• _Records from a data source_

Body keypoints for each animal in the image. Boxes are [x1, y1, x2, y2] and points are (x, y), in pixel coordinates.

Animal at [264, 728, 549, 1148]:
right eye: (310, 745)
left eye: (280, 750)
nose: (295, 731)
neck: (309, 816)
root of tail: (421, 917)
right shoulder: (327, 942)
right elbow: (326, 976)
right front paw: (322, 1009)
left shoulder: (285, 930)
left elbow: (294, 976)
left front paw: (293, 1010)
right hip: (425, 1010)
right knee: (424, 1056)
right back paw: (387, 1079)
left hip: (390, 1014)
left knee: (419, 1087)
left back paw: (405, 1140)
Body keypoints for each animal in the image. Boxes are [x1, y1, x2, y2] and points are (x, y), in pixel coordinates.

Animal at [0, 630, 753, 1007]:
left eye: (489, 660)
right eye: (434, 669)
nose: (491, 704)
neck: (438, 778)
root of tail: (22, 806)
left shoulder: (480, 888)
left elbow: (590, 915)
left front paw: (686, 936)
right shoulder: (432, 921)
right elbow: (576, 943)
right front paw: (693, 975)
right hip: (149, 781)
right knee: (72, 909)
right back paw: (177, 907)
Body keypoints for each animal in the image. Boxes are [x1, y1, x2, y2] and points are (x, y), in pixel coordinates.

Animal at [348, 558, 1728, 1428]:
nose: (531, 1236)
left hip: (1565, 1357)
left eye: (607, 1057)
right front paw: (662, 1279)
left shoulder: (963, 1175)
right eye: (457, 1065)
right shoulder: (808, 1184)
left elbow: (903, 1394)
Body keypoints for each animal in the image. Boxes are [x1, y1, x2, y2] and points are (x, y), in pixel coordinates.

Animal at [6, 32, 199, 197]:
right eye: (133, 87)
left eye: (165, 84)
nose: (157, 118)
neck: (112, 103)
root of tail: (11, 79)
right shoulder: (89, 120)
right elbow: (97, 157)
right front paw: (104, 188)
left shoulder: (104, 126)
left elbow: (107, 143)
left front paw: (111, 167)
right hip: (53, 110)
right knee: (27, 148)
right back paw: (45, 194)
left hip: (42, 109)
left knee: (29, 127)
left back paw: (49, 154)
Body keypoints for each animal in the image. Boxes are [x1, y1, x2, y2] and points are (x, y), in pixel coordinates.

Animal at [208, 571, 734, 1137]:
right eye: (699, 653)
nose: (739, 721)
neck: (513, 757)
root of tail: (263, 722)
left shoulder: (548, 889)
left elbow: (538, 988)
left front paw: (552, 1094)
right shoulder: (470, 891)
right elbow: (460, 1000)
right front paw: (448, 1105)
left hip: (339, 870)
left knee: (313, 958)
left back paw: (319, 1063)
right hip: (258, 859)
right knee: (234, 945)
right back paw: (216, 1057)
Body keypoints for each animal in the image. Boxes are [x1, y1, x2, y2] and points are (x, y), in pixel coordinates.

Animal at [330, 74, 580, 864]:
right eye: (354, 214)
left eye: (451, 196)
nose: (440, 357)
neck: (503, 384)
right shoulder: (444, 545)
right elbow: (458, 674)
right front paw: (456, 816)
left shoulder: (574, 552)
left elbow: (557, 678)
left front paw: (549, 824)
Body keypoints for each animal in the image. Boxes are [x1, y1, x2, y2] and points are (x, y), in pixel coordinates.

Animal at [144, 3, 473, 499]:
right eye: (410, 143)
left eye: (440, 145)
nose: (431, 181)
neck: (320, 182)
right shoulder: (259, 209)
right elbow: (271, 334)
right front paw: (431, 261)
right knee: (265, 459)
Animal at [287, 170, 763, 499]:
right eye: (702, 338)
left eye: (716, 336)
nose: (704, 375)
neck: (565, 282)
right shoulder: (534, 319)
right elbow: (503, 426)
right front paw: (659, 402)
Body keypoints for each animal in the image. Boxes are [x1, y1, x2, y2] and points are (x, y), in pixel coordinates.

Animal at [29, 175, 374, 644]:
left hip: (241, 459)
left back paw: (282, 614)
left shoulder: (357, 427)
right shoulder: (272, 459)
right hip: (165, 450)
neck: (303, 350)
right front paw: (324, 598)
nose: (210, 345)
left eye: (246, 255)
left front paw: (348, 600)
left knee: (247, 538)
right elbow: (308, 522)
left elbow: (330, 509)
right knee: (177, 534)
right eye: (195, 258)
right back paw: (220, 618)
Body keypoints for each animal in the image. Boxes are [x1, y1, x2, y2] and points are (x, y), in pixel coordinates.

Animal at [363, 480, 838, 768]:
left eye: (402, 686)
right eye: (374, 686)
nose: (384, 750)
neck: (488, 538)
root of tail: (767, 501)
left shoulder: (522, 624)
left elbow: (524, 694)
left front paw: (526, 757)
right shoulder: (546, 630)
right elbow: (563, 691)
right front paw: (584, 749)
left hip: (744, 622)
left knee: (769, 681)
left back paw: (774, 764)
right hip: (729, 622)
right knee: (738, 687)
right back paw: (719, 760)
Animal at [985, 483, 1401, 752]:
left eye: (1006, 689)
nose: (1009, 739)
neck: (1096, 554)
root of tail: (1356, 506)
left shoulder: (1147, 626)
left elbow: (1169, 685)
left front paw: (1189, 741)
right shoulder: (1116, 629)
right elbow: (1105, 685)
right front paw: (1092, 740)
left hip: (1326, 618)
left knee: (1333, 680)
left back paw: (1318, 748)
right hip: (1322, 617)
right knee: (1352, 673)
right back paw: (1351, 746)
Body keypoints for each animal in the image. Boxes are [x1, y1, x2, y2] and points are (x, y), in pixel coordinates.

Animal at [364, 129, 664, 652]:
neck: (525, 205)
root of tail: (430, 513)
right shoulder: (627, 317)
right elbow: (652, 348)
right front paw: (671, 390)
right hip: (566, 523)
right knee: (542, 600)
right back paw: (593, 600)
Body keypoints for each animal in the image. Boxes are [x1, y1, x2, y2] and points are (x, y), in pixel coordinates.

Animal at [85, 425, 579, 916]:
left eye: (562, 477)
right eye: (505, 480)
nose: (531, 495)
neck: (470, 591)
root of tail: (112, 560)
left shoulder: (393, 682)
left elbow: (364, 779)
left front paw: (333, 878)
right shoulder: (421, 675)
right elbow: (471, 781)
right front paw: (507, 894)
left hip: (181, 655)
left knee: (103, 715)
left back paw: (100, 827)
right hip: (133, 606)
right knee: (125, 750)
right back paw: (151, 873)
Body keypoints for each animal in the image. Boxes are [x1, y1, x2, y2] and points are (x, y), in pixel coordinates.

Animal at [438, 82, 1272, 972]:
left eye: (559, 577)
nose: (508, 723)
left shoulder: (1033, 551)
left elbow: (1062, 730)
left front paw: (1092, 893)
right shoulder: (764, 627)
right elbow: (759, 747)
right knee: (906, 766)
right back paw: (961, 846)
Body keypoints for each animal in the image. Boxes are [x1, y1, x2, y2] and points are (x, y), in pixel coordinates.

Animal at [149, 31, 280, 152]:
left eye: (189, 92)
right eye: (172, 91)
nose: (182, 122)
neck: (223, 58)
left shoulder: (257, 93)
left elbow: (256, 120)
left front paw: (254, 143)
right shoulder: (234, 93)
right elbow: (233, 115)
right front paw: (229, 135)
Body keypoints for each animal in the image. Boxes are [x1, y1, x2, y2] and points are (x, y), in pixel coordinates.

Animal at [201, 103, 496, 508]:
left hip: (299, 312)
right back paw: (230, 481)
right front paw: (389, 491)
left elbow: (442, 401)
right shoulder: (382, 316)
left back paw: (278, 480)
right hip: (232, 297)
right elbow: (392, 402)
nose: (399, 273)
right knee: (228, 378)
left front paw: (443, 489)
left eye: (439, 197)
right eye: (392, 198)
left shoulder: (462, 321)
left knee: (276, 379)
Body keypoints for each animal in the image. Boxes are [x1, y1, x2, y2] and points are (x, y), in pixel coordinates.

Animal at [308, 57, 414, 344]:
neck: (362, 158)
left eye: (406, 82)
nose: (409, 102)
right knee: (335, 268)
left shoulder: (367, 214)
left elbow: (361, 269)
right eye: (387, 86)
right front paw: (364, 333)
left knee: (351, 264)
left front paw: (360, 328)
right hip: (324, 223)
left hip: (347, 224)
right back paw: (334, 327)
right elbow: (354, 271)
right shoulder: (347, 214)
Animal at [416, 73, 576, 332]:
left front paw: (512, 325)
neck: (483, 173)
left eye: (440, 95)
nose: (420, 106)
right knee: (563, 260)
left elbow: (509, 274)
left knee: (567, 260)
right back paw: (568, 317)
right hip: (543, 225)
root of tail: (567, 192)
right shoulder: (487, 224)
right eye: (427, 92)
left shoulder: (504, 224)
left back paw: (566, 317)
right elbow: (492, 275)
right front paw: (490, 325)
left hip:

• _EXERCISE BRIEF_
Whichever lines of the records above hold the word "tail" should all be copied out.

• _YOUR SOLUTION_
root of tail: (421, 917)
root of tail: (22, 806)
root of tail: (11, 79)
root of tail: (263, 722)
root of tail: (767, 501)
root of tail: (1356, 506)
root of tail: (430, 513)
root of tail: (112, 560)
root of tail: (567, 192)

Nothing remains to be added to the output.